Some committees in the Senate and House of Representatives will on Thursday begin consideration of the revised 2020 budget proposal transmitted to the National Assembly by the Executive, it was learnt on Wednesday.
Though the Senate had proceeded on a two-week Sallah break, the leadership of the Red Chamber on Wednesday assured that the development will not in any way affect deliberations on the revised budget proposal.
Daily Trust recalled that both the Executive and the Legislature last year agreed on reversing the national appropriation to start in January and end in December.
To this end, formalities in respect of the 2020 budget were concluded before the end of 2019.
However, the outbreak of the COVID-19 coupled with dwindling oil revenue for the government changed the whole ambitious projections of the 2020 Appropriation Act of the federal government.
President Muhammadu Buhari on Wednesday transmitted the revised budget to the National Assembly for consideration and approval.
The new fiscal document was delivered to the Senate President, Ahmad Lawan, by the presidential aide on National Assembly (Senate), Senator Babajide Omoworare, at the National Assembly on Wednesday, sources said.
Omoworare did not respond to enquiries as of the time of filing this report.
But Presidential Liaison in the House of Representatives, Umar Ibrahim El-Yakub, confirmed to newsmen that the Green Chamber had received the revised 2020 budget and the Medium Term Expenditure Framework (MTEF) from the Executive.
“Yes, it was submitted yesterday (Tuesday). The document was submitted to the House late after the plenary. I submitted it yesterday but the Senate received theirs today (Wednesday),” he said.
The N10.59 trillion 2020 budget passed by the National Assembly in December last year was slashed to N10.52 trillion, a difference of about N71.5 billion.
The Minister of Finance, Budget and National Planning, Zainab Ahmed, had last week after the virtual Federal Executive Council (FEC) meeting said that as the government cut the size of the budget, new expenditures were also added to enable it adequately respond to the COVID-19 pandemic.
Ahmed said while the federal government will fund the budget by N5.158 trillion, the deficit from N5.365 trillion will be financed by both domestic and foreign borrowing.
A top source at the Senate who preferred not to be named said the Senate president had asked members of the Senate Committee on Appropriation, chaired by Senator Barau I. Jibrin, to immediately commence work on the document.
It was also gathered that relevant committees will immediately commence interaction with ministers on the document.
Lawan had before closing the plenary for the Sallah break assured that the Red Chamber would be ready to consider the revised 2020 budget if sent to it by the Executive during the break.
He said: “Once we receive the 2020 budget cut from the Presidency in the course of the Sallah break, we will circulate it among all the senators and also give them one or two days to study the document before we will now reconvene and consider the revised 2020 budget estimates.”

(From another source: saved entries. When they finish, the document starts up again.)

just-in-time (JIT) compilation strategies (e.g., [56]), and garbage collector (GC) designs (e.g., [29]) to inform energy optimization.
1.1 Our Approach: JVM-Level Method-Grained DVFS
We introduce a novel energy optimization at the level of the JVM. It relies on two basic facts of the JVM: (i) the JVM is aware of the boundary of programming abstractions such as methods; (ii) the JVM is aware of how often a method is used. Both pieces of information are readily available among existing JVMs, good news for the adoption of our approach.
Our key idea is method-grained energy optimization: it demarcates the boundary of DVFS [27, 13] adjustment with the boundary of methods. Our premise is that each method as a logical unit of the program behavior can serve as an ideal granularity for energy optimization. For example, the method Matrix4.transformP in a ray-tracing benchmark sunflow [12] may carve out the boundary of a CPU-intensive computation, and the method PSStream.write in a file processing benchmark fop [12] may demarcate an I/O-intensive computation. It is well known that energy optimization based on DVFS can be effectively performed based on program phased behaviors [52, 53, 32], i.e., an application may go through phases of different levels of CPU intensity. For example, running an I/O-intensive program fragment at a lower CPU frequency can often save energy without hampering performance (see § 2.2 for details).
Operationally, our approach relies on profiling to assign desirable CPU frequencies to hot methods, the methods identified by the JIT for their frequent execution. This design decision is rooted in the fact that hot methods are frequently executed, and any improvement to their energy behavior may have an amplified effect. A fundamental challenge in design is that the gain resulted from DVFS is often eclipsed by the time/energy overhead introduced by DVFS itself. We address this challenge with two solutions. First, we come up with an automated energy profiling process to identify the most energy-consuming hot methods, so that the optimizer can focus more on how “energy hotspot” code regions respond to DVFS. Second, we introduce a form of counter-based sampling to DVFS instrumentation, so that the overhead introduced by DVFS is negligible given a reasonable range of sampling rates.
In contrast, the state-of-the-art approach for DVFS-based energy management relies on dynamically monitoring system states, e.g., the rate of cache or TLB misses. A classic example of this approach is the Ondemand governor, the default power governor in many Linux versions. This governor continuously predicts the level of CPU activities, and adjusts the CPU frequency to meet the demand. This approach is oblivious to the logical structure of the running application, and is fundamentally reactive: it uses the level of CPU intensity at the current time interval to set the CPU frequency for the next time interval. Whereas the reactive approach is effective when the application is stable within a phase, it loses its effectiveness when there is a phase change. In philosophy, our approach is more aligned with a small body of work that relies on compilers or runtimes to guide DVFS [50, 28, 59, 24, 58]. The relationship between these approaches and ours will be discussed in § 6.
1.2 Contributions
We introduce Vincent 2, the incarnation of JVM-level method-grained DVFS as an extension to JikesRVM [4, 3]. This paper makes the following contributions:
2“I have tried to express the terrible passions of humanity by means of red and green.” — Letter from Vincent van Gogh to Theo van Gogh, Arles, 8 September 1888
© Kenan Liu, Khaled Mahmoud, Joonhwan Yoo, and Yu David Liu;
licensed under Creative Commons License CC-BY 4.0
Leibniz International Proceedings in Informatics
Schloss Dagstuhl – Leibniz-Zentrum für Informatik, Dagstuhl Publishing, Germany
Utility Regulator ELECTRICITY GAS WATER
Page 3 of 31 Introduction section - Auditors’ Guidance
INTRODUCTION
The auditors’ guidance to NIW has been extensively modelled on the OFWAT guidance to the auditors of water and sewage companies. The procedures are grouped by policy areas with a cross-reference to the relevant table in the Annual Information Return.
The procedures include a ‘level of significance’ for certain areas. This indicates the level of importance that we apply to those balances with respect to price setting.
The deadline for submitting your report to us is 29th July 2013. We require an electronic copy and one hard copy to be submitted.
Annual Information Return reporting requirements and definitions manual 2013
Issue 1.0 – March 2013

At a meeting with National Assembly leadership last week, the finance minister gave the details of the revised fiscal document.
The finance minister stated that the crude oil benchmark price was slashed from US$57 per barrel to US$25 per barrel; while crude oil production benchmark was reduced from 2.18 million barrels per day to 1.9 mbpd.
She added that the federal government also adjusted the budget exchange rate to N360/US$1; and reduced the upfront fiscal deductions by the Nigerian National Petroleum Corporation (NNPC) for mandated oil and gas sector expenditures by 65 percent from N1.223 trillion to N424 billion.
She disclosed that the amount available for funding the 2020 budget is now estimated at N5.548 trillion, down from N8.419 trillion, a revised revenue estimate, which is 34 per (N2.87 trillion) lower than what was initially approved.
Federal government’s aggregate expenditure budget was slashed by N88.412 billion; statutory transfer from N560.47 billion to N397.87 billion; and overhead costs of ministries, departments and agencies of government from N302.43 billion to N240.91 billion.
Debt service provision was, however, increased from N2.453 trillion to N2.678 trillion.
An economist, Chijioke Okechukwu, told newsmen yesterday that the revision of the 2020 budget by the executive to reflect the realities of the effect of the coronavirus pandemic on the economy does not affect the January-December budget cycle, which Nigeria started this year.
He said that the revision merely involved changes in the value and key benchmarks and not implementation timeline.
Okechukwu, a former Director-General of the Abuja Chamber of Commerce and Industry (ACCI), said the budget would continue to run its course up to December, 2020.
The economist said the federal government can still maintain the January-December budget cycle by expediting action on the 2021 budget to get it passed through the National Assembly on time.
The expert said the revision done on the 2020 budget includes a reduction in oil price and oil production benchmarks to reflect current realities.
However, he raised concerns with the reduction in the overall value of the budget, adding that the budget should have been further cut to match a drastic reduction in the current federal government’s revenues.